Calcutta, April 4: The state government today ordered mass blood sampling in malaria-pr one areas following the detec-tion of malarial parasite in people without any apparent symptoms.
Health services director Prabhakar Chatterjee said at Writers’ Buildings that he had ordered mass blood tests in Kalchini, Falakata and Nagrakata in north Bengal and parts of Bankura, Purulia and Midnapore Sadar areas.
The health department has said it will carry out another survey simultaneously to draw up a comprehensive list of malaria-prone areas.
About 3,000 blood samples were examined two weeks ago in Nagrakata, of which 35 tested positive for the dreaded plasmodium falciparum parasite. Most of the blood samples that tested positive were taken from people without any symptoms of malaria.

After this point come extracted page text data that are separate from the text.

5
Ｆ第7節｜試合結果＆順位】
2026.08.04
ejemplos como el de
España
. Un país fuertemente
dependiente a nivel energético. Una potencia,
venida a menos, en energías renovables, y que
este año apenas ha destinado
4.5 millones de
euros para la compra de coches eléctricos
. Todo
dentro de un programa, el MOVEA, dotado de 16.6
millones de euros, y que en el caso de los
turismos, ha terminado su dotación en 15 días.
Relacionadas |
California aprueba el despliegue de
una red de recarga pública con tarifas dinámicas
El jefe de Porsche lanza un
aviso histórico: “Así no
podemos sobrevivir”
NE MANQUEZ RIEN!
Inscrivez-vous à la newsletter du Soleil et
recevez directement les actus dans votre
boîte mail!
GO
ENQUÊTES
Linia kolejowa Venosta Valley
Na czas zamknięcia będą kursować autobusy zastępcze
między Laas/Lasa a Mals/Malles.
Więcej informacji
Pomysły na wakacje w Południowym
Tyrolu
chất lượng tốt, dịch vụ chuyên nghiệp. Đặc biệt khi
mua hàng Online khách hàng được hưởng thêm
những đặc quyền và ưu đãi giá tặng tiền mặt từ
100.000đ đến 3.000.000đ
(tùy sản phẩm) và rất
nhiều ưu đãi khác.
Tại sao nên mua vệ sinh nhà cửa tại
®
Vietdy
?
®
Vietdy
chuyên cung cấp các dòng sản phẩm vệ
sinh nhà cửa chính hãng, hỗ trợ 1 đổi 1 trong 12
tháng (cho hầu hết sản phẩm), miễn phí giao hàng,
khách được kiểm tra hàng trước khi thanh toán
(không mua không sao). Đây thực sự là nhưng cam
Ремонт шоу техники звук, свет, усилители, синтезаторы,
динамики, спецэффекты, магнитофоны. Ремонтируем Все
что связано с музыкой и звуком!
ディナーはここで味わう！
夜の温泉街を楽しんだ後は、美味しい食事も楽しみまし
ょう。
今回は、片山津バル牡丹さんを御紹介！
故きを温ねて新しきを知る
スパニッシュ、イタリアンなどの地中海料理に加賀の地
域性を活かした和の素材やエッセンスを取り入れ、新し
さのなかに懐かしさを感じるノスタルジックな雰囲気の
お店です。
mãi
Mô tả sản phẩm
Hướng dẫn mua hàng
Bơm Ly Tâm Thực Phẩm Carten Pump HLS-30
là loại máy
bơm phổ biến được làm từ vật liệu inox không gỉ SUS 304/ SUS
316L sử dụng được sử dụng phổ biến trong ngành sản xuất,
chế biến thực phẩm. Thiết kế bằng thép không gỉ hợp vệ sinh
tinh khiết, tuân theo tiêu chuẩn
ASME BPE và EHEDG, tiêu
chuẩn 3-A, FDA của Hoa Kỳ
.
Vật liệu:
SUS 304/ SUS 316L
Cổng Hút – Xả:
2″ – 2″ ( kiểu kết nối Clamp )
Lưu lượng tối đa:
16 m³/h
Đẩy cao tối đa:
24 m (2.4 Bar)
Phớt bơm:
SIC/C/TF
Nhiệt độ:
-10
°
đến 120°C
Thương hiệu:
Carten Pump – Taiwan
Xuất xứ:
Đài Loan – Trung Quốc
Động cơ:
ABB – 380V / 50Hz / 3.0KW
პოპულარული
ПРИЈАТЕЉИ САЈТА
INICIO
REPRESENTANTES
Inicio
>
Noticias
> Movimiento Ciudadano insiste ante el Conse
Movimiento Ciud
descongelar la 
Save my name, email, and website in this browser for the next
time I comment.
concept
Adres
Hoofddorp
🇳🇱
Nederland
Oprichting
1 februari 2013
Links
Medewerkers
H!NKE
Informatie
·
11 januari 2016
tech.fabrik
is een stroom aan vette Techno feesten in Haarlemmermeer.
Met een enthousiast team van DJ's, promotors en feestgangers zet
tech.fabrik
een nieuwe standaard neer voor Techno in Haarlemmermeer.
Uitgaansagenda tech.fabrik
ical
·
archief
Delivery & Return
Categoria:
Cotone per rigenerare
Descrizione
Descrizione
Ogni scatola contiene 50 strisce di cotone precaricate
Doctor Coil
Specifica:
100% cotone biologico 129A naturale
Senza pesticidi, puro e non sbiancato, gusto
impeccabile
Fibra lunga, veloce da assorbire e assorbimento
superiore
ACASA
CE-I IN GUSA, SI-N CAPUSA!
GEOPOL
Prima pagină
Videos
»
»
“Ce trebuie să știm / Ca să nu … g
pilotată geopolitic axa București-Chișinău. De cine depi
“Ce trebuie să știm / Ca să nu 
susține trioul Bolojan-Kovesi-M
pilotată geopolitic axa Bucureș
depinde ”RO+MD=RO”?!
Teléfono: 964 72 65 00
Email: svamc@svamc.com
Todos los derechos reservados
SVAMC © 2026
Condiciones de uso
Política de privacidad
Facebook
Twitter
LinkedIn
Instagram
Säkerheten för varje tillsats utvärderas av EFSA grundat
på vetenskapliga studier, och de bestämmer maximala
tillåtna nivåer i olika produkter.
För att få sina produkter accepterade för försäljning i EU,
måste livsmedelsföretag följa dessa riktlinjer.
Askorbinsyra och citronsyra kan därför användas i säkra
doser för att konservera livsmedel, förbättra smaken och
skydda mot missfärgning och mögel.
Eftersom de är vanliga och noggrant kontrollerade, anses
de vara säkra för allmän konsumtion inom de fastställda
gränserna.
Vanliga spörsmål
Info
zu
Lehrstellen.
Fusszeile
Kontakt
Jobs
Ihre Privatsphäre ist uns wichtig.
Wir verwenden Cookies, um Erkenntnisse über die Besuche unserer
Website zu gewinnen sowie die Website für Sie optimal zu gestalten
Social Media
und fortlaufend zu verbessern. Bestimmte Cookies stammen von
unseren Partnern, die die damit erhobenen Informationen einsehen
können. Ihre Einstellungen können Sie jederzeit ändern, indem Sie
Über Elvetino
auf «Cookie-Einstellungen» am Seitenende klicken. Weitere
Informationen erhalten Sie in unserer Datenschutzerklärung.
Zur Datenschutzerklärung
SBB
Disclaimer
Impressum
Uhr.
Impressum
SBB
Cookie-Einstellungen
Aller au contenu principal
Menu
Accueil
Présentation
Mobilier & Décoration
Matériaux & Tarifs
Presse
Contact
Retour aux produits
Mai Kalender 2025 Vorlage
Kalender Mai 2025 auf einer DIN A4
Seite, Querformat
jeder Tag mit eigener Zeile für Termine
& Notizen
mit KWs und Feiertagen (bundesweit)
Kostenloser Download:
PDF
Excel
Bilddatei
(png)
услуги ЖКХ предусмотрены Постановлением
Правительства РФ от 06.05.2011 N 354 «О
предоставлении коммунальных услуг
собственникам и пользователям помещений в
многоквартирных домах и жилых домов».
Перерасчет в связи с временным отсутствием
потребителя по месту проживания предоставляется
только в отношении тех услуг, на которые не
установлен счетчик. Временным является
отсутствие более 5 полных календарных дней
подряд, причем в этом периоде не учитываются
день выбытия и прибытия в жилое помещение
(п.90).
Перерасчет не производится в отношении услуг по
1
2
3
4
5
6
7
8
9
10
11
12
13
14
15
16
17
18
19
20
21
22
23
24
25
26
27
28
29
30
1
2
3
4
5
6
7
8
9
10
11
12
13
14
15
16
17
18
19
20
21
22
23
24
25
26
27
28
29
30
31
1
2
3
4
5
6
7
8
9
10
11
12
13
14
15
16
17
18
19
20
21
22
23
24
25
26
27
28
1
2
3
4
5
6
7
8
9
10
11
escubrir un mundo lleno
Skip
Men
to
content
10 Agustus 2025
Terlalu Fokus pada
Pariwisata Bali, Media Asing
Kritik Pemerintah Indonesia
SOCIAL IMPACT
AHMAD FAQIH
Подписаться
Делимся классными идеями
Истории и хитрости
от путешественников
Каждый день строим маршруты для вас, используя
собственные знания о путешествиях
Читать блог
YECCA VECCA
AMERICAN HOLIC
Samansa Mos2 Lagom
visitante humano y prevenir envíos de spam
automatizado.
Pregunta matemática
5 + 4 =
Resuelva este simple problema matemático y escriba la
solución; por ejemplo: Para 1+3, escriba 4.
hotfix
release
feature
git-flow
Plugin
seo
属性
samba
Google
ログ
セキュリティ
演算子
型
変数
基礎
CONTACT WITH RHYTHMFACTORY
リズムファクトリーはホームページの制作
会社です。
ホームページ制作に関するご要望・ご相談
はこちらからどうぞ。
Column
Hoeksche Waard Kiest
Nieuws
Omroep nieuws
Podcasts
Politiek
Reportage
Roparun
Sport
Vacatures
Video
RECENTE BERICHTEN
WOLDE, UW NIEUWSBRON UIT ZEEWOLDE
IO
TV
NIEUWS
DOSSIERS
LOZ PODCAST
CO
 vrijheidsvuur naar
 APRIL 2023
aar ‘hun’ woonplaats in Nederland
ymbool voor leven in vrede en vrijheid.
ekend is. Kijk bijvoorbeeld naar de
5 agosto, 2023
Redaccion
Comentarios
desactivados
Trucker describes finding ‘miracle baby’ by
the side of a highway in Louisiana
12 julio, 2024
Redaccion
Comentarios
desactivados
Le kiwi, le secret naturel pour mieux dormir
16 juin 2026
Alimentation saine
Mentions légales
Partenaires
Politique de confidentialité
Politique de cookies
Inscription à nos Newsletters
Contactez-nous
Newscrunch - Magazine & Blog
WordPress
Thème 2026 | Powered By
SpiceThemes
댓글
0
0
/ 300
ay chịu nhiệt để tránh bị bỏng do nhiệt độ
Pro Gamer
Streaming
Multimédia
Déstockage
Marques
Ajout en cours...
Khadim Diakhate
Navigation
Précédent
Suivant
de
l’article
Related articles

“We are very worried about this. People who did not have a shivering fever or any other uneasiness tested positive. We have realised that health officials combating malaria in the identified areas will have to increase their surveillance in areas prone to the disease. We have instructed that all blood samples in the malaria-prone areas must be tested so that a clearer picture emerges,” Chatterjee said.
He visited north Bengal on March 26 and asked the hospital authorities of Nagrakata to be on the alert, particularly during the peak mosquito breeding season between June and October, and carry out blood tests periodically.
Chatterjee said he would also take up the matter with the Calcutta Municipal Corporation and discuss whether such a mass blood test programme can be organised in the malaria-prone areas of the city and its adjoining areas.
He said on April 9 senior health officials would attend a meeting organised by the government of India on malaria in Guwahati and inform it about the developments in Bengal.
Cell separator machine installed: Health minister Surjya Kanta Mishra today inaugurated a highly sophisticated cell separator machine at the Central Blood Bank in the city. Chatterjee said this machine would help take out only the component of the blood needed from the donor. “For example, if white cells are required, the machine will have to be fitted to the donor’s blood vessels. Through one vessel the blood will enter the machine where the white blood cell will be separated and the rest of the blood will flow back into the donor through the other’” he explained.